A Live, Multiple-Representation Probabilistic Programming Environment for Novices
May 13, 2016 at 3:30pm
Probabilistic programming languages, such as Infer.NET, attempt to unify general purpose programming with probabilistic modelling, in order to introduce a more abstract and powerful way of applying probabilistic models to real-world problems. This approach is becoming especially popular for data analytics, as many statistical techniques are more naturally expressed using such languages.
However, the basic concepts of probabilistic programming differ from those of conventional programming, which means that learning such language could be a challenge even for an experienced programmer. In this talk, I will present a live, multiple-representation environment for probabilistic programming based on the Infer.NET framework, addressing these conceptual differences and makes the capabilities of probabilistic programming more accessible to students and end-user developers.
Finally, I will outline a controlled experiment on 16 participants, in which when compared to a text-only editor, the system showed a significant reduction in keystrokes during introductory probabilistic programming exercises, and subsequently, a significant improvement in program description and debugging tasks as measured by task time, keystrokes and deletions.
Maria is a PhD student in the Graphics and Interaction Group at the University of Cambridge. My current work aims to improve the ways in which data in the healthcare sector is manipulated and analysed, by bringing the power of programming by example to spreadsheets.

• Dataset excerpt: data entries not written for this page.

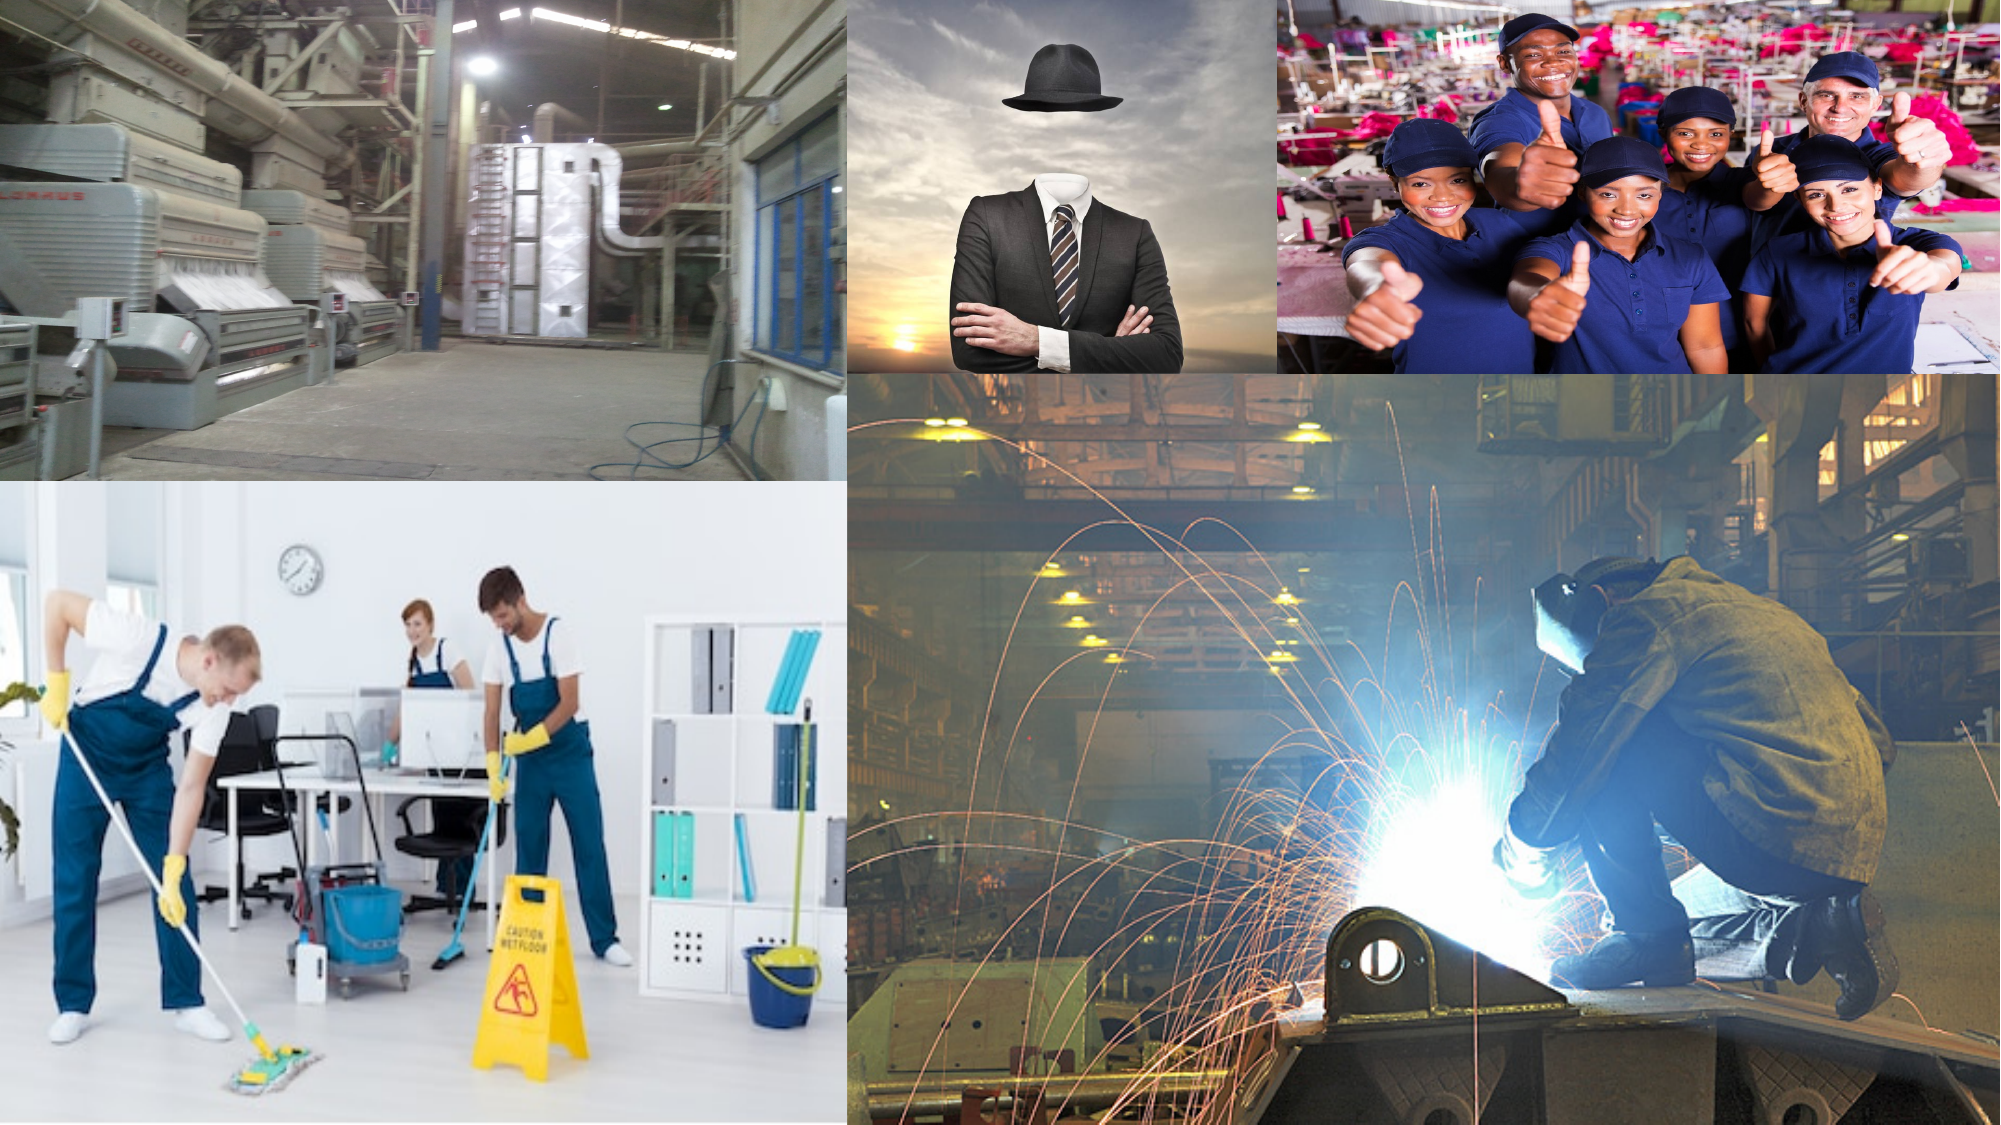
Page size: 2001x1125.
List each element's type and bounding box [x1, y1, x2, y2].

list [0, 0, 845, 480]
picture [0, 0, 2000, 1125]
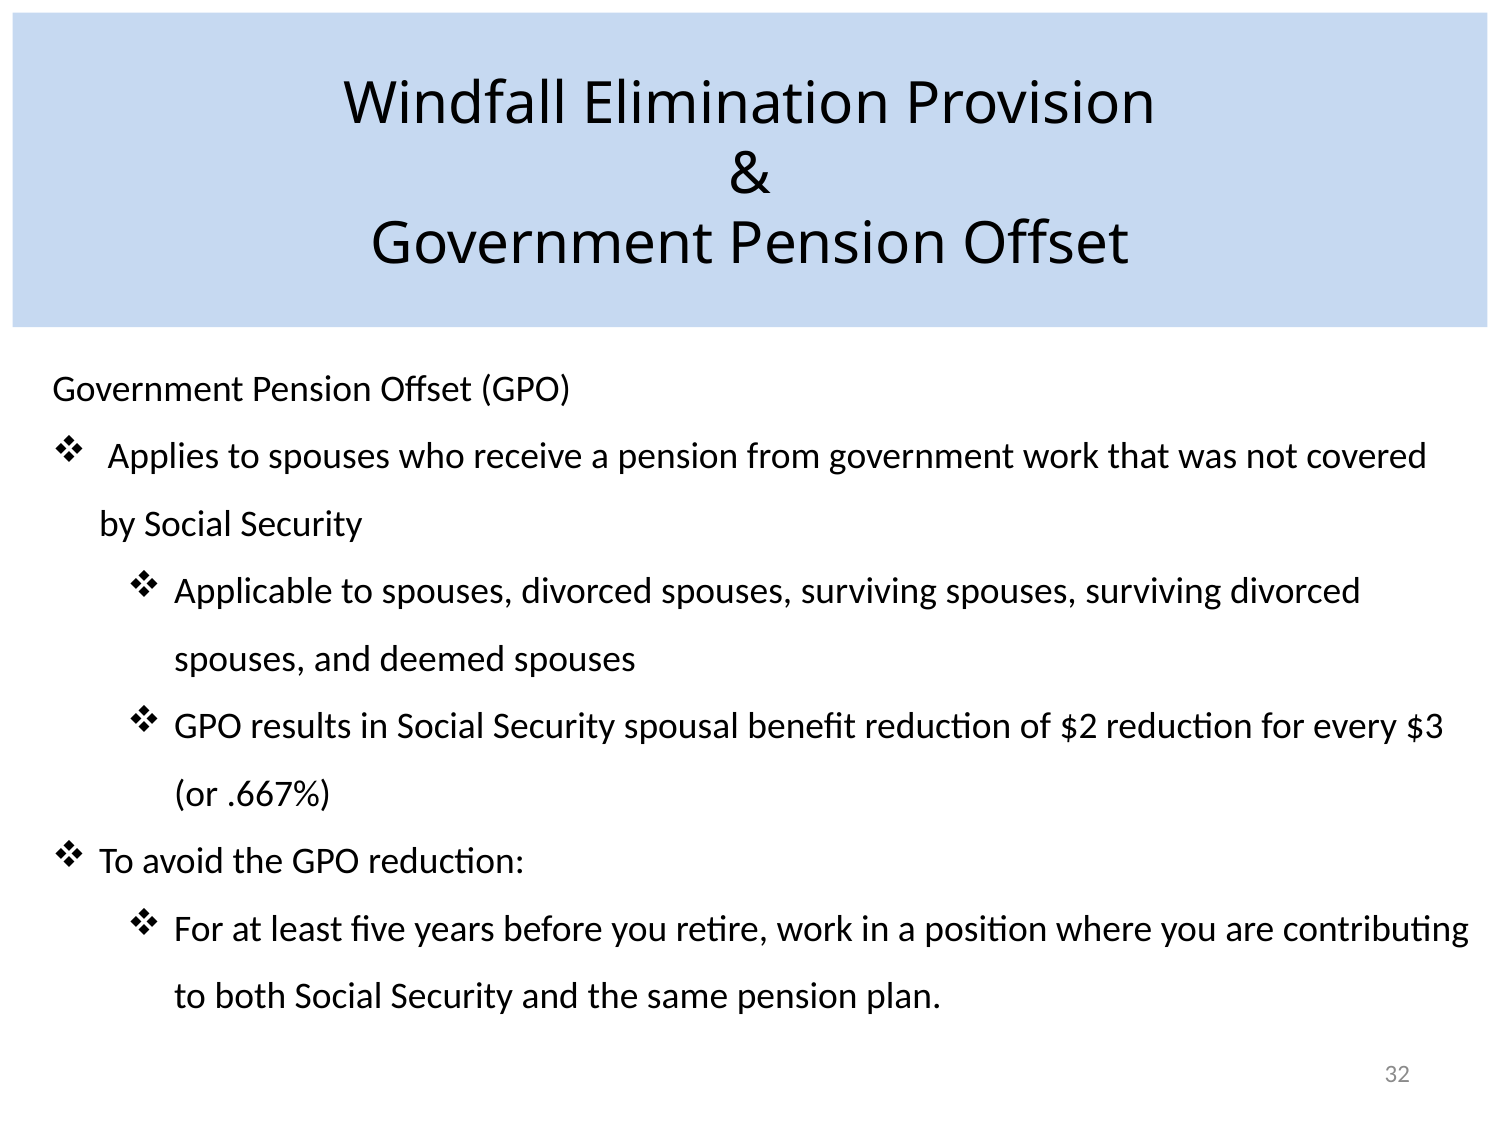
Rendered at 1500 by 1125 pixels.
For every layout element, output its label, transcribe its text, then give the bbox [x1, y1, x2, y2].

text_box Windfall Elimination Provision & Government Pension Offset [12, 12, 1488, 328]
text_box Government Pension Offset (GPO) Applies to spouses who receive a pension from government work that was not covered by Social Security Applicable to spouses, divorced spouses, surviving spouses, surviving divorced spouses, and deemed spouses GPO results in Social Security spousal benefit reduction of $2 reduction for every $3 (or .667%) To avoid the GPO reduction: For at least five years before you retire, work in a position where you are contributing to both Social Security and the same pension plan. [37, 333, 1488, 1125]
slide_number 32 [1074, 1042, 1425, 1103]
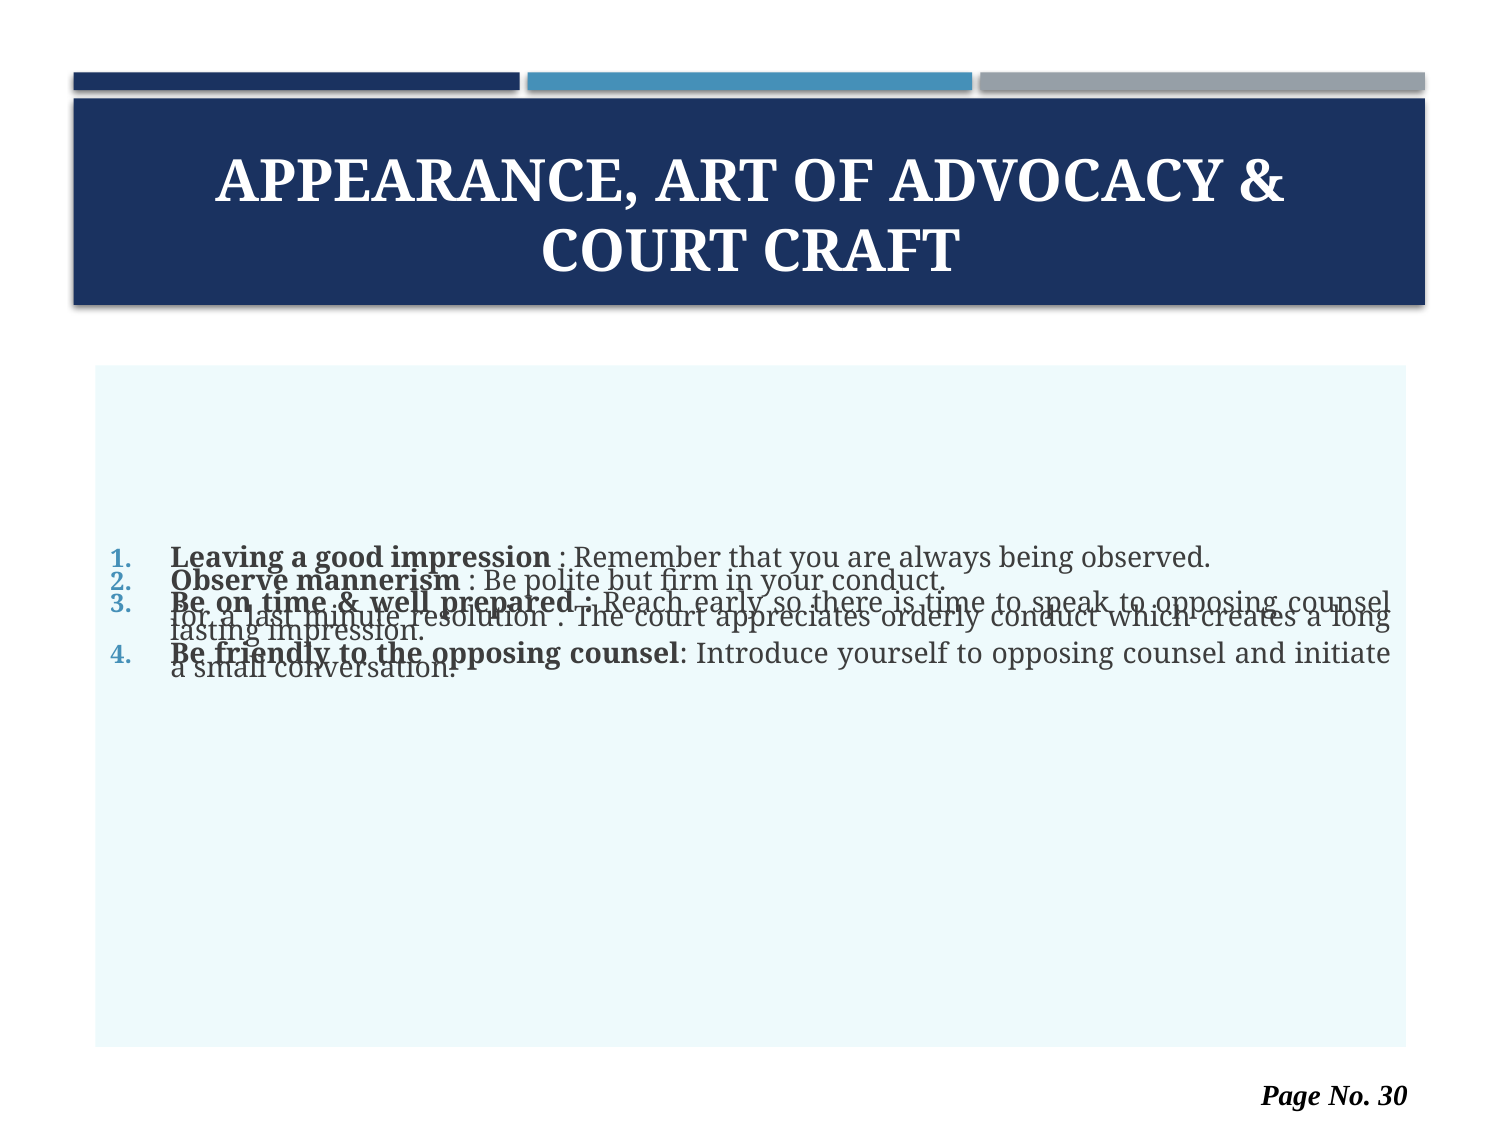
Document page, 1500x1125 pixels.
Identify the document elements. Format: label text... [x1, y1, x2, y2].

text_box Page No. 30 [1246, 1068, 1430, 1119]
title APPEARANCE, ART OF ADVOCACY & COURT CRAFT [95, 112, 1406, 291]
list Leaving a good impression : Remember that you are always being observed. Observe mannerism : Be polite but firm in your conduct. Be on time & well prepared : Reach early so there is time to speak to opposing counsel for a last minute resolution . The court appreciates orderly conduct which creates a long lasting impression. Be friendly to the opposing counsel: Introduce yourself to opposing counsel and initiate a small conversation. [95, 365, 1406, 1047]
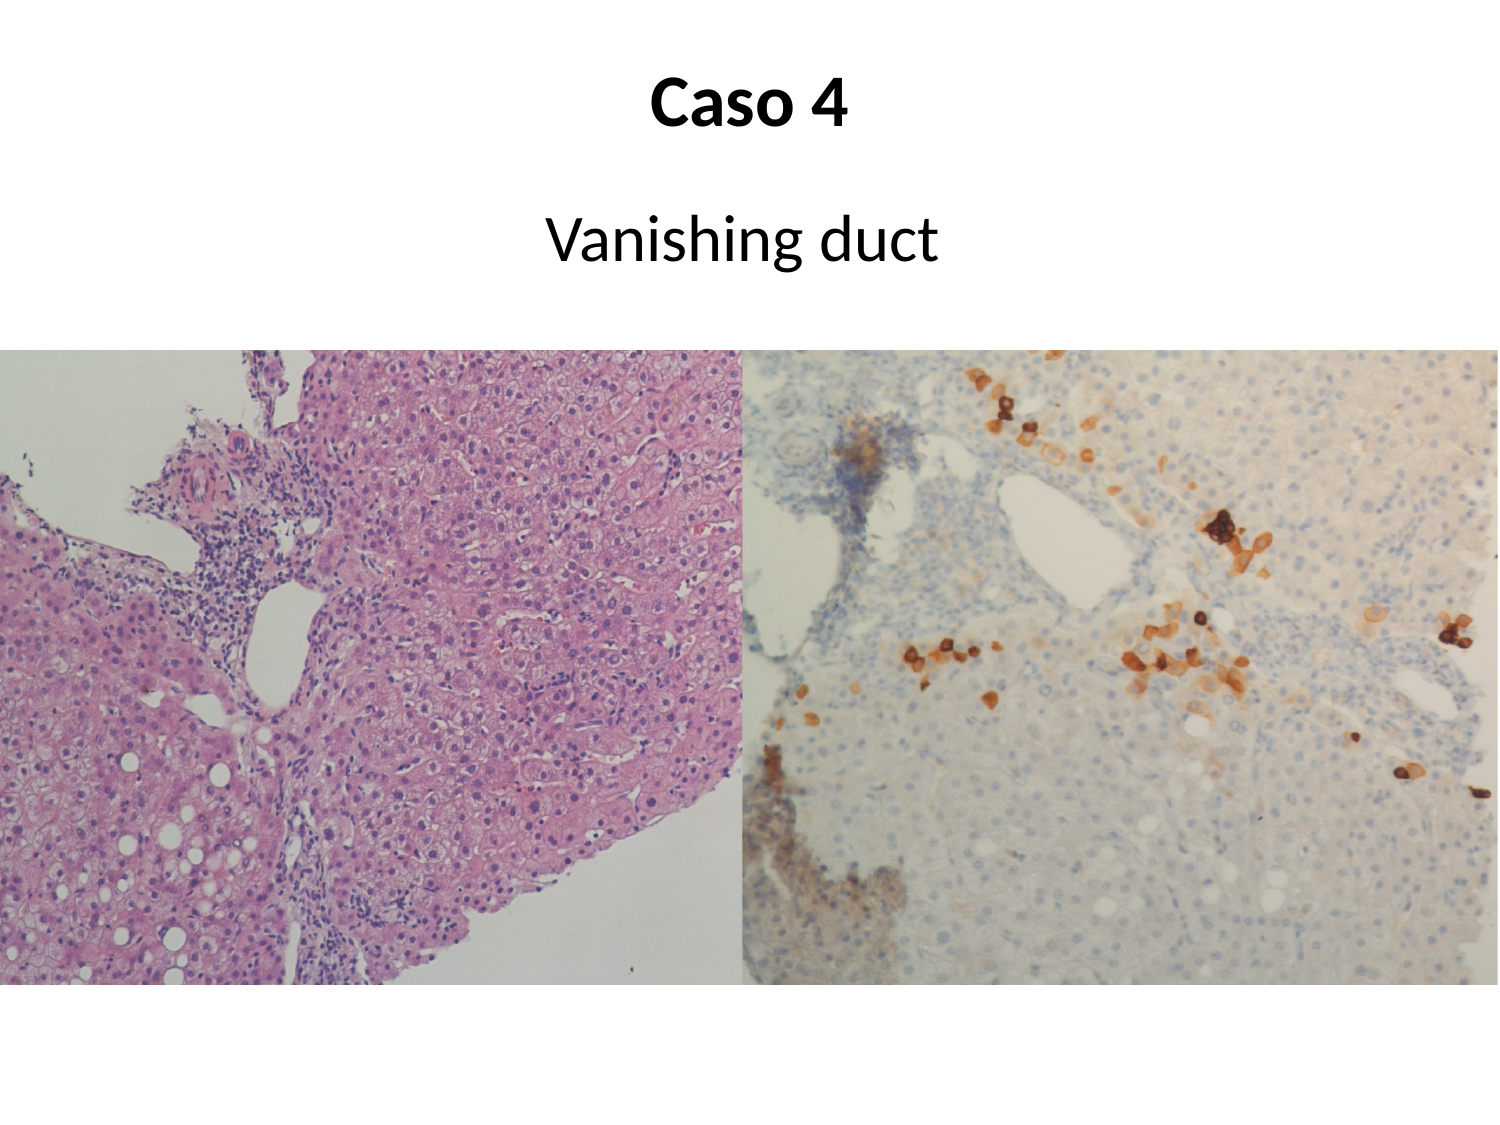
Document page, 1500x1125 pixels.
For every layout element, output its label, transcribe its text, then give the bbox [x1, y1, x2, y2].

picture [0, 349, 1498, 985]
title Caso 4 [75, 45, 1425, 150]
list Vanishing duct [75, 187, 1425, 294]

My broad interests range from programming languages and verification, to machine learning and human-computer interaction. More specifically, I’m interested in program synthesis, probabilistic programming languages, and how machine learning methods could be applied to verification or software engineering problems.
Previously, I received my BA from University of Cambridge (June 2015), where for my final year project I developed an IDE for Probabilistic Programming.